Let me preface this post by saying my husband is okay, everybody is unharmed and safe and very thankful for the outcome. and now I can continue by saying that his car just spontaneously caught on fire and exploded this morning on his way to work. I cried, I laughed, I cried more, I got hysterical, I prayed, I hugged my husband, I paced around the house looking for something to do... "who does this happen to?!" I asked. My husband said it happens a lot. I have yet to know a person who this has happened to!!!
We are sentimental people. Of course I am most thankful that my husband escaped unharmed and okay and safe, but we are going to miss that little car. It wasn't overly showy or expensive, it had a crappy paint job, but man it was fun. It smelled like a man car.

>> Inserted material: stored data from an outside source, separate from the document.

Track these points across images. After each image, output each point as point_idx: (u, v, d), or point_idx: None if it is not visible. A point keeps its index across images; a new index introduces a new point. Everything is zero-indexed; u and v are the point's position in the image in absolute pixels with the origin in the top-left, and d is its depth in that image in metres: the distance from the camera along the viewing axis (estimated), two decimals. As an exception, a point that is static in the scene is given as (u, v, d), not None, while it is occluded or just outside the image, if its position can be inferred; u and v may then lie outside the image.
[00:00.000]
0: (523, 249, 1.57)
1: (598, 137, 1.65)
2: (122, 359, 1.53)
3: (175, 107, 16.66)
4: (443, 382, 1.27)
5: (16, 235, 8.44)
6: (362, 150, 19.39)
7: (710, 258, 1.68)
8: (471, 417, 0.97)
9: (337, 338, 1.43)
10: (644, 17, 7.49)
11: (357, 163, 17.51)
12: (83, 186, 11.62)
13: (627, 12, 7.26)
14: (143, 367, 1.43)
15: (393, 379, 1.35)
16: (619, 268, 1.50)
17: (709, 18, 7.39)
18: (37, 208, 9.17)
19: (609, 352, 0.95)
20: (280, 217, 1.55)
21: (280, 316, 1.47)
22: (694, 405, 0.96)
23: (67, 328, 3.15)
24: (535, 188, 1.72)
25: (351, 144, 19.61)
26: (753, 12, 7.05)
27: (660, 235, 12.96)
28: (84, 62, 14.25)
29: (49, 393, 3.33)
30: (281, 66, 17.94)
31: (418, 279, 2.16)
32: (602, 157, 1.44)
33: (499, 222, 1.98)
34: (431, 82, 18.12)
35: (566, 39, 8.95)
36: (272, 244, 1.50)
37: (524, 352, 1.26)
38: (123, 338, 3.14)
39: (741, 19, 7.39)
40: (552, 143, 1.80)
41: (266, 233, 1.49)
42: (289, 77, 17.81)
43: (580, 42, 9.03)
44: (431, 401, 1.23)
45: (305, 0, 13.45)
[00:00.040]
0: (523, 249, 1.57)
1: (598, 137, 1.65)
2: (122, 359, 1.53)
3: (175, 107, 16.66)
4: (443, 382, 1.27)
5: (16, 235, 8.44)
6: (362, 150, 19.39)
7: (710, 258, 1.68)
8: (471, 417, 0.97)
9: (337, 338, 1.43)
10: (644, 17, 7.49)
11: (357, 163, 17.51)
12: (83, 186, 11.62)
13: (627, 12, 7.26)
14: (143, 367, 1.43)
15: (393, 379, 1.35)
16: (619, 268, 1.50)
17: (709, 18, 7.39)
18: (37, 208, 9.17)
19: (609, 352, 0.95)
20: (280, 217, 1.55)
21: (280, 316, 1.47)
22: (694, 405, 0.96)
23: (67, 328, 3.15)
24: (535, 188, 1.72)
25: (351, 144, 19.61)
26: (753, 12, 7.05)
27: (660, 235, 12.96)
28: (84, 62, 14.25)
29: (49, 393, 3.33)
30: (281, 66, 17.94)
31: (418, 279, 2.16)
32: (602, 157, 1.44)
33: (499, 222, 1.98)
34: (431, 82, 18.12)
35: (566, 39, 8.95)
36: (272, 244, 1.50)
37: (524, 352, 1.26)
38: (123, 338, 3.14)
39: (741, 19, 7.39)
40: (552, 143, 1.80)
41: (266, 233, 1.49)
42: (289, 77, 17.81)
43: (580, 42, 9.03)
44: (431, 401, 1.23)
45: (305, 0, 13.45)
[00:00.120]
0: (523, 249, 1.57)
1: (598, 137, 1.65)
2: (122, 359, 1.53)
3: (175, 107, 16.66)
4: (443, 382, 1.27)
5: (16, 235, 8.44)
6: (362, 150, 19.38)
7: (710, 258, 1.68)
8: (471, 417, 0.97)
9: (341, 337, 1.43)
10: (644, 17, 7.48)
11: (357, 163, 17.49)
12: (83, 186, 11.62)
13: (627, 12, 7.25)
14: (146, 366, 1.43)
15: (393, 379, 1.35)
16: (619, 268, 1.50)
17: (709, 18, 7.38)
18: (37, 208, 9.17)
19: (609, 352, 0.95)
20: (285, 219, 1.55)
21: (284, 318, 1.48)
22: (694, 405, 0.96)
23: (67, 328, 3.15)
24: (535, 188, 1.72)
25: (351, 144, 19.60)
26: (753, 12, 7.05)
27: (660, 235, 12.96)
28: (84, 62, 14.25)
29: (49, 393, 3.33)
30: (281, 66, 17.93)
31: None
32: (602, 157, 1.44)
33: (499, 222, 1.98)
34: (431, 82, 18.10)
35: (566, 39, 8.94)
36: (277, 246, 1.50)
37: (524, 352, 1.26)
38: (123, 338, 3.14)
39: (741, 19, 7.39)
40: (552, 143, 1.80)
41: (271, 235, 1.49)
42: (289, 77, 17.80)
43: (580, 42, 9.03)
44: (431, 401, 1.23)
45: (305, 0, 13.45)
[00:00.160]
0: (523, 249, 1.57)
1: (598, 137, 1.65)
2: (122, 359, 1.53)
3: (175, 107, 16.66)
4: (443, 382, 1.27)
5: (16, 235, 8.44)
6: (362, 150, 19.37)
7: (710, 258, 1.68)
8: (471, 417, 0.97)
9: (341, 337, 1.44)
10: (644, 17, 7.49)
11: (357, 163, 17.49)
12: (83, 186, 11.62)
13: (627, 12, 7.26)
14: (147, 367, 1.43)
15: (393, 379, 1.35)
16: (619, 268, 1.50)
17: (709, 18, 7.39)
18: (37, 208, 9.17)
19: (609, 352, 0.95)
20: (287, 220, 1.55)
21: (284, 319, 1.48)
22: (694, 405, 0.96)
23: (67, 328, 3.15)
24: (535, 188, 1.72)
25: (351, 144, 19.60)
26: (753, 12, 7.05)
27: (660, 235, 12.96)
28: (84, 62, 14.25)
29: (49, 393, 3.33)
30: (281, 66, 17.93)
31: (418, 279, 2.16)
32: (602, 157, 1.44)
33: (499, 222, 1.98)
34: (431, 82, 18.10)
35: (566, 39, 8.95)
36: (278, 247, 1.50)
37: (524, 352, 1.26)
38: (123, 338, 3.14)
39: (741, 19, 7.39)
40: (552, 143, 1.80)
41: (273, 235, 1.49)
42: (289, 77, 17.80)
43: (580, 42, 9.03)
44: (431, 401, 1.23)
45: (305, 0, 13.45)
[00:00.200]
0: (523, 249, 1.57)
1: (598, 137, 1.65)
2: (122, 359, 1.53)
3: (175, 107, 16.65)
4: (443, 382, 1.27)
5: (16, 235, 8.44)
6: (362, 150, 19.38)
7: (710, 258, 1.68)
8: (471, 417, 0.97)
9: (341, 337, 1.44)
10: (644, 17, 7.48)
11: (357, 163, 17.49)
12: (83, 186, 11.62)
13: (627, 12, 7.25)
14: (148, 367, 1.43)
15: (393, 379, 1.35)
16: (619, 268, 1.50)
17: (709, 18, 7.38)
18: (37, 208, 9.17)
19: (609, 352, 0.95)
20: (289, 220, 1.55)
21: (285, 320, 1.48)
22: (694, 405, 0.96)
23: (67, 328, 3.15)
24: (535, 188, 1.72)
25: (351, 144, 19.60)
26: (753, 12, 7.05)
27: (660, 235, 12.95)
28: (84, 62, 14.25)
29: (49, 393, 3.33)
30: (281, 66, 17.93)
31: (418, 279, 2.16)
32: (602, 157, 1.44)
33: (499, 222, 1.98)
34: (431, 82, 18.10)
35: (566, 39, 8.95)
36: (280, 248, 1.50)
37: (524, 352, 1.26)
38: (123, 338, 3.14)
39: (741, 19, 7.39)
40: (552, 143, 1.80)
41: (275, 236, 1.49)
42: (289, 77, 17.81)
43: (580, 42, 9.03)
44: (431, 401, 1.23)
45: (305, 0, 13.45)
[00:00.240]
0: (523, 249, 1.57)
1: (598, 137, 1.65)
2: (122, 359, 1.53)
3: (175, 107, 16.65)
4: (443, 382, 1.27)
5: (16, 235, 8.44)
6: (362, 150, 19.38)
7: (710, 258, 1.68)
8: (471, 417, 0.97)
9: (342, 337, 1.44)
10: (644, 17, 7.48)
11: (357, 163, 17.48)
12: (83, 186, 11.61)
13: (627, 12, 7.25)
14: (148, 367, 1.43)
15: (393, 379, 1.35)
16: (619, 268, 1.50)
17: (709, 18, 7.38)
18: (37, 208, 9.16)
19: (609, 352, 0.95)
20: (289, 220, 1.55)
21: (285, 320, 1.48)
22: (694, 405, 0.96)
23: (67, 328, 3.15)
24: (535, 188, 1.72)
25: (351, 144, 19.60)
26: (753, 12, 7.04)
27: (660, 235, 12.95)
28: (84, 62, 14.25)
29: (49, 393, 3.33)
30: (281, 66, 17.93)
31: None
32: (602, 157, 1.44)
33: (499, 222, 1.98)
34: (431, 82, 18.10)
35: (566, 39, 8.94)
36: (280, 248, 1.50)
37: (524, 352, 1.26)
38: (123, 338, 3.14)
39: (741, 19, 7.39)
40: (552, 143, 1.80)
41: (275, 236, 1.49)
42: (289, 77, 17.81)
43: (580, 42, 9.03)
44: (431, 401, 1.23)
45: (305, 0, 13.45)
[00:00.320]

I drove it many times when I was pregnant because I loved the smell of tires. We went on so many dates with the top down and radio up, wind in our hair, Switch's head out the window with his ears flying back. I took him to the drive in movies once for his first father's day when Emma was in my tummy. We took it to a fancy expensive hotel downtown for our anniversary one year. It wasn't the car, it was all the memories. and fire is a powerful thing, it just takes everything away very fast.
Here's how I would like to remember that little red car. Emma pretending to drive it last Easter right before Zoey was born (it was parked, obviously). I had a post about preschool ready, but maybe I'll post that tomorrow. Today was just a tough day on our hearts. A scary day and a stressful day. and a thankful day.